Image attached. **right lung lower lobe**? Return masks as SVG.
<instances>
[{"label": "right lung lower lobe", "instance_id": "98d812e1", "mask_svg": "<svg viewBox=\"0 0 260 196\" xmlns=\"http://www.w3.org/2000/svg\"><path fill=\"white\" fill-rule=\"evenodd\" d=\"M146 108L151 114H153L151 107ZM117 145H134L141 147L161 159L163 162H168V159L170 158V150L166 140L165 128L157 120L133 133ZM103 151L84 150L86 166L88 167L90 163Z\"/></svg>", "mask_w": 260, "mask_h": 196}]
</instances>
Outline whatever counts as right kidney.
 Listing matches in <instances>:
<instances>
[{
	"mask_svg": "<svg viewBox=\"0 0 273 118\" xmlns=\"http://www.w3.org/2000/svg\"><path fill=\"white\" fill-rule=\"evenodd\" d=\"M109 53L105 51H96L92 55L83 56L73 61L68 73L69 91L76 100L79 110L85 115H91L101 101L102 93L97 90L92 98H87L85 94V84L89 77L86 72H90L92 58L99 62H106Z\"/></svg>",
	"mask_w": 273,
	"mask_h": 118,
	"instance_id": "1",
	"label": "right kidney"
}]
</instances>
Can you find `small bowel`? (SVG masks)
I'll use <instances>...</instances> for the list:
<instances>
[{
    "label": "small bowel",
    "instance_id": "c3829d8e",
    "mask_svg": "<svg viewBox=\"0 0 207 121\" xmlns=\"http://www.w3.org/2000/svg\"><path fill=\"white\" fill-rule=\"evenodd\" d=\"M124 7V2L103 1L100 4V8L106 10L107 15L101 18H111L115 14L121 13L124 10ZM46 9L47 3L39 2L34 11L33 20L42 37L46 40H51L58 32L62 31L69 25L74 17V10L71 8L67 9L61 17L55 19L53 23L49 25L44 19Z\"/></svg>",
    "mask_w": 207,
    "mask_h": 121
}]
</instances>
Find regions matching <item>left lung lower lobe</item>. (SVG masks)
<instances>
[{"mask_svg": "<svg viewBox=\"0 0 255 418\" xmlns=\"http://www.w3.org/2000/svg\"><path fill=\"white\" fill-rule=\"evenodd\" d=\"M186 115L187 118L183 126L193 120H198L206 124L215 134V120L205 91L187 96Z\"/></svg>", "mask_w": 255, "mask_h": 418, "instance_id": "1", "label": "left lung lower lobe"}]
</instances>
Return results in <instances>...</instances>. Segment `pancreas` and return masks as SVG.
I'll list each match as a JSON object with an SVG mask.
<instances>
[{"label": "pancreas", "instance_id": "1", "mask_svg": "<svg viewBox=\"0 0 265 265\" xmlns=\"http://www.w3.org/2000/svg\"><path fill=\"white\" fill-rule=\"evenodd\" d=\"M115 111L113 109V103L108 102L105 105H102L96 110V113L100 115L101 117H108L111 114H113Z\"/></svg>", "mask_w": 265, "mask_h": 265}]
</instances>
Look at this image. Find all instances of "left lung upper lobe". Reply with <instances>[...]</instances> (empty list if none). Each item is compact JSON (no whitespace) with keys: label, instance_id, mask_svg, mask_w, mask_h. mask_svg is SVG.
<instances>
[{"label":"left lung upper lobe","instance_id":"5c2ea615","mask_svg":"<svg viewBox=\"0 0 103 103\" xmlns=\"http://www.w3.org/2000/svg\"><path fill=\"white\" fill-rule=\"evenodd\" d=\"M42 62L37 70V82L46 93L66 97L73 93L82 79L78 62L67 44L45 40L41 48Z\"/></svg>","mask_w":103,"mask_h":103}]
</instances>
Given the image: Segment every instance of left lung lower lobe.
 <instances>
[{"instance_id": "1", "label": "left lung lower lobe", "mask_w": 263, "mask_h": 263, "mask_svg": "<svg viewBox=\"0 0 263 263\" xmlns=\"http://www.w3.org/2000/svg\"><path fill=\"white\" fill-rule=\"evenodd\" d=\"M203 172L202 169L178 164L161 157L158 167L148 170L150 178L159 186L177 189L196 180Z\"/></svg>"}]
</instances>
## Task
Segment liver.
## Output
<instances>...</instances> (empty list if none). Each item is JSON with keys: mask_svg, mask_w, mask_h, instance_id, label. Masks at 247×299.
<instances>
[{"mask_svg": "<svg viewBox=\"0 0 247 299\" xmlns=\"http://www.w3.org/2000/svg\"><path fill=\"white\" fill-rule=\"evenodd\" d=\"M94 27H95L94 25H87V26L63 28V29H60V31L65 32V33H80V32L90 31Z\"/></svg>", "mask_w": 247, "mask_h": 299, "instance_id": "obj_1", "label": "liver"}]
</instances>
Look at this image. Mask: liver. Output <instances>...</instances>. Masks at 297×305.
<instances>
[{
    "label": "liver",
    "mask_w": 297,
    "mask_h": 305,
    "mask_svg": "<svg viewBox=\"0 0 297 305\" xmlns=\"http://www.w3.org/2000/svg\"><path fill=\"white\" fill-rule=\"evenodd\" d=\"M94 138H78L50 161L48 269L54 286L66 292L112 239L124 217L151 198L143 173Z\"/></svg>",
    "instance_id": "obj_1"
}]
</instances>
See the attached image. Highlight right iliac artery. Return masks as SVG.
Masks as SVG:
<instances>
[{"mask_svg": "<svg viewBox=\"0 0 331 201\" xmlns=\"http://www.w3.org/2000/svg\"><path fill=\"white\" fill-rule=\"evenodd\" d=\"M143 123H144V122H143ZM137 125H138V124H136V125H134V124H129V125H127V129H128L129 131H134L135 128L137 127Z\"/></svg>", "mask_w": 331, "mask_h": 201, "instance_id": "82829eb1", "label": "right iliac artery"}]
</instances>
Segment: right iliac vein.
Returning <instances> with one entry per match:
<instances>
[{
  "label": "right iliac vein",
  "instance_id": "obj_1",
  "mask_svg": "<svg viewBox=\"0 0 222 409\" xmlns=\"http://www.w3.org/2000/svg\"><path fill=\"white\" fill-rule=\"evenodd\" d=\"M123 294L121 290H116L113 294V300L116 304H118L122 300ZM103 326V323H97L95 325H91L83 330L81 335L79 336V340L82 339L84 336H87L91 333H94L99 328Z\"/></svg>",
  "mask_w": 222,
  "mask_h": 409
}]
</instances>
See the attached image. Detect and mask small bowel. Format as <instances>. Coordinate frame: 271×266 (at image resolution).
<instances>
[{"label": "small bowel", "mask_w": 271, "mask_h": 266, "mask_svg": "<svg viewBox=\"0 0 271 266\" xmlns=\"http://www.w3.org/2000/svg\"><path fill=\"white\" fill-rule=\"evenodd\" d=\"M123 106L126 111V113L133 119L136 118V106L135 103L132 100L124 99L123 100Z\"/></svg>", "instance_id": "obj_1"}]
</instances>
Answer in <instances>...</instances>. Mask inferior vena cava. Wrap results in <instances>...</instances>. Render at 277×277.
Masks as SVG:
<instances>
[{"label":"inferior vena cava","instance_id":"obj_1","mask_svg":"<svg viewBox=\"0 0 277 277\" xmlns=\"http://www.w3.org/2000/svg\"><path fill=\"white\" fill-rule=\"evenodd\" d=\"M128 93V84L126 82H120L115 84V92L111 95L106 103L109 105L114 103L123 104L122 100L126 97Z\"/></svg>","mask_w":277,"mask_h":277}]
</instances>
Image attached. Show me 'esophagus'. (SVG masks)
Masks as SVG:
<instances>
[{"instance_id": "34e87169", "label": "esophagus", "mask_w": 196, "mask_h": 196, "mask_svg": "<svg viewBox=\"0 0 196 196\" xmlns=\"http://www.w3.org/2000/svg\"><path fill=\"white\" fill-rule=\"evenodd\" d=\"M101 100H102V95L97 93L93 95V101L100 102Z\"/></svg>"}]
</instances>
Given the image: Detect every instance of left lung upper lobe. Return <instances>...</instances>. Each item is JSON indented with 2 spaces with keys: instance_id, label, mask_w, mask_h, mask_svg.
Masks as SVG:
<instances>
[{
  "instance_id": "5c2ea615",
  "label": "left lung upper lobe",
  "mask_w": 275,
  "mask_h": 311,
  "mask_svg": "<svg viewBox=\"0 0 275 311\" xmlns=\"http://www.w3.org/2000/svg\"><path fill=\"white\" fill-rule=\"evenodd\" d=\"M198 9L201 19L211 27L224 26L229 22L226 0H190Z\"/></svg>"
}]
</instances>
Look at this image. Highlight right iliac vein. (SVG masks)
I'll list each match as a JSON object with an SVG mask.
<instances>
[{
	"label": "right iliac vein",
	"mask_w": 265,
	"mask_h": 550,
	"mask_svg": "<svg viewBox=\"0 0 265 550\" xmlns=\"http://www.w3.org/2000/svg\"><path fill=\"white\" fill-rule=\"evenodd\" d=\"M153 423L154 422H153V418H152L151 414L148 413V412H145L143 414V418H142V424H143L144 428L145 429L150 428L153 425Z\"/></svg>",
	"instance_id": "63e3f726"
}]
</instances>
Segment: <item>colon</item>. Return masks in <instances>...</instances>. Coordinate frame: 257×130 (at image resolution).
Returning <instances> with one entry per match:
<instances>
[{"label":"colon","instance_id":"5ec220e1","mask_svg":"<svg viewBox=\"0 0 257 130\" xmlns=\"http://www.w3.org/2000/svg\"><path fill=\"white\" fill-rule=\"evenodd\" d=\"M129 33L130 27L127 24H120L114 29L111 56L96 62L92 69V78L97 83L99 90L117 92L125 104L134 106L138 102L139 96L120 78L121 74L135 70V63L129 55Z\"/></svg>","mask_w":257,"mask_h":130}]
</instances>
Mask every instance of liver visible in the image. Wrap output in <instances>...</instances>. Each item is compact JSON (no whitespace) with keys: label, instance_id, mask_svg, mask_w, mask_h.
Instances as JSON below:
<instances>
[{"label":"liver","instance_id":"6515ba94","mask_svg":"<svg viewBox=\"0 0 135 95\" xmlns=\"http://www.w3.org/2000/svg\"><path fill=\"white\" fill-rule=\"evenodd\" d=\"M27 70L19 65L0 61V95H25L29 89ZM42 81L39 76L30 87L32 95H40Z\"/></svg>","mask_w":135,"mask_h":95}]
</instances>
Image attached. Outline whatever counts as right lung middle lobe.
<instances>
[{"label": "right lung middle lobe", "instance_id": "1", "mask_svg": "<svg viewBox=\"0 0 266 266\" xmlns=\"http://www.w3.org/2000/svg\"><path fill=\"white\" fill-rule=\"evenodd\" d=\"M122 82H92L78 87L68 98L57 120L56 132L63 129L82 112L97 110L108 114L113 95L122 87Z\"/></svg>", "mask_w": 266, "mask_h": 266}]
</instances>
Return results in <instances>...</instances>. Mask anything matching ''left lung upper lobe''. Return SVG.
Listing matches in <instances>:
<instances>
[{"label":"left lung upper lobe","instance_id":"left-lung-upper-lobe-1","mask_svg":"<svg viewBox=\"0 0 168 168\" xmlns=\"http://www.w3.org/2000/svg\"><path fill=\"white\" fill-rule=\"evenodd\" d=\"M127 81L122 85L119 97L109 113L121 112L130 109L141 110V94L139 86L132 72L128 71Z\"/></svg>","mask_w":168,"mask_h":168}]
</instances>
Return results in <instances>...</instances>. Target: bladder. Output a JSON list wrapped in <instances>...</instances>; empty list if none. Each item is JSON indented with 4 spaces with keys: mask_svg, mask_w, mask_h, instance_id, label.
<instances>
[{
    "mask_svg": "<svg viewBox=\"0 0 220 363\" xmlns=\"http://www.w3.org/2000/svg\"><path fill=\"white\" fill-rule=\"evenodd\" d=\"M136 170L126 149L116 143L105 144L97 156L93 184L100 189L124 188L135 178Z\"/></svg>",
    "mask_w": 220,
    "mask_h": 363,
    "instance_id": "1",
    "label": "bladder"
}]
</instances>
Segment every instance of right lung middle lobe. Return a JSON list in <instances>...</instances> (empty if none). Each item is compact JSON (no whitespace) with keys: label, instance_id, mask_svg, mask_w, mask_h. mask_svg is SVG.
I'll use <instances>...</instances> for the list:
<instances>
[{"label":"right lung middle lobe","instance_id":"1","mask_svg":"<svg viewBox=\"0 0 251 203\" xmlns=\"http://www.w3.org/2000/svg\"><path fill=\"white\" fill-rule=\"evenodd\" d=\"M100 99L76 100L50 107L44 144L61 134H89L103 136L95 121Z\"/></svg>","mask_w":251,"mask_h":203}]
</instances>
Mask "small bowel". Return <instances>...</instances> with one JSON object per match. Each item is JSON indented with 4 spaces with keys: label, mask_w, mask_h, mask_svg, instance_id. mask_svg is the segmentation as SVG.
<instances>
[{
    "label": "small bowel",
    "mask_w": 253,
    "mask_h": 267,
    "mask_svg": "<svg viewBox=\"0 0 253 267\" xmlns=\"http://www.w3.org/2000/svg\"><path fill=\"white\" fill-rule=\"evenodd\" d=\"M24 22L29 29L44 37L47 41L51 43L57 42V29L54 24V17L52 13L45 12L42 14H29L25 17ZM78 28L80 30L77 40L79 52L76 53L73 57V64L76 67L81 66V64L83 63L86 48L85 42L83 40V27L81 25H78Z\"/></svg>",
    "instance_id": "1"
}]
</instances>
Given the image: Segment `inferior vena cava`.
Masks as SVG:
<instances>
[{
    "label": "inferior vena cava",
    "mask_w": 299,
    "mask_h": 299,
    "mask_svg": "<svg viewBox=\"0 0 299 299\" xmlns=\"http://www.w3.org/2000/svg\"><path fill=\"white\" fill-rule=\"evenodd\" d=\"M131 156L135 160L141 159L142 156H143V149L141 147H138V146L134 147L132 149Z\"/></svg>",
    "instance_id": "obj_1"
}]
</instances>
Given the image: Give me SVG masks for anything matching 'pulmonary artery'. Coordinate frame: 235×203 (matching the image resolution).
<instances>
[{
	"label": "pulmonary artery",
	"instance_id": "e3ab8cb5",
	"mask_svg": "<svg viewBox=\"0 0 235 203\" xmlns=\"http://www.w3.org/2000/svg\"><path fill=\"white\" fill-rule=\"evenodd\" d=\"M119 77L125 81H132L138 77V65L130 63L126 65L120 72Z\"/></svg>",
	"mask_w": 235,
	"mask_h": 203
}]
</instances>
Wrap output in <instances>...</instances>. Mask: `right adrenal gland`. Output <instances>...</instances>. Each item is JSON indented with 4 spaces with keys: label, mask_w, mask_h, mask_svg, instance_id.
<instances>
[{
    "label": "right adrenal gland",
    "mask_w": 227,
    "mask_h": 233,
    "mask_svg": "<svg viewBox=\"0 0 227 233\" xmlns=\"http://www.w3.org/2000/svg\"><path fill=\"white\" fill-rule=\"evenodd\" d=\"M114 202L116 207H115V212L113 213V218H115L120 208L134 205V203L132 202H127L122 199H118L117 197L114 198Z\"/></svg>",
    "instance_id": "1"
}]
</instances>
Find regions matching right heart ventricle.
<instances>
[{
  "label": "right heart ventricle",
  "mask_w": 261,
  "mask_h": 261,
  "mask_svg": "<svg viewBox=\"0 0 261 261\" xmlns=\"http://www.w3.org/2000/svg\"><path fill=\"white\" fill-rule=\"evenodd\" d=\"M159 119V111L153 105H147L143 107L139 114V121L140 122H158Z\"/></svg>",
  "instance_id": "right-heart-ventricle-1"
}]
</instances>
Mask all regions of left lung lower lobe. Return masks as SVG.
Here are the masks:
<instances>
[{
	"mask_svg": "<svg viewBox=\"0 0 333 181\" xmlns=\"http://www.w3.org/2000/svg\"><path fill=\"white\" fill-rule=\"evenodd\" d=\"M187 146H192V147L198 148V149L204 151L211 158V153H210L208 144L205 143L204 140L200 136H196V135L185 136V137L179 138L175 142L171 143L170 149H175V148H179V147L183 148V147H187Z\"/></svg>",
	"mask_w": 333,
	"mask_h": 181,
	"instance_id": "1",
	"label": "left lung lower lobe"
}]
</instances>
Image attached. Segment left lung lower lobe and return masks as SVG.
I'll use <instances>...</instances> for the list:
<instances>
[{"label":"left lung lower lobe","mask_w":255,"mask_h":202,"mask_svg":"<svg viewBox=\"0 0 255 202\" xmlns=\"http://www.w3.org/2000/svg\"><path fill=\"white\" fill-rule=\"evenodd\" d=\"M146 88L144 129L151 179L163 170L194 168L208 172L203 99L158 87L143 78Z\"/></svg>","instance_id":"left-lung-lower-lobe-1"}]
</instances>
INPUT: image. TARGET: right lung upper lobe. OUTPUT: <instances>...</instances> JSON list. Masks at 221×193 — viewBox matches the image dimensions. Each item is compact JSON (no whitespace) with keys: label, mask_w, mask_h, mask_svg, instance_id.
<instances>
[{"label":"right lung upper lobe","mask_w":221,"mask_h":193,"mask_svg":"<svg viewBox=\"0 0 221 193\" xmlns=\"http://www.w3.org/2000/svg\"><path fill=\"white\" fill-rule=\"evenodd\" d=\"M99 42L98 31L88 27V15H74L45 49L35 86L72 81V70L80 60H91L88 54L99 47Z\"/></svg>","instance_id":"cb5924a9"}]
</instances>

_Written request_
How many lines in the data above contain the string "resolution"? Give only the number.

_Task result_
3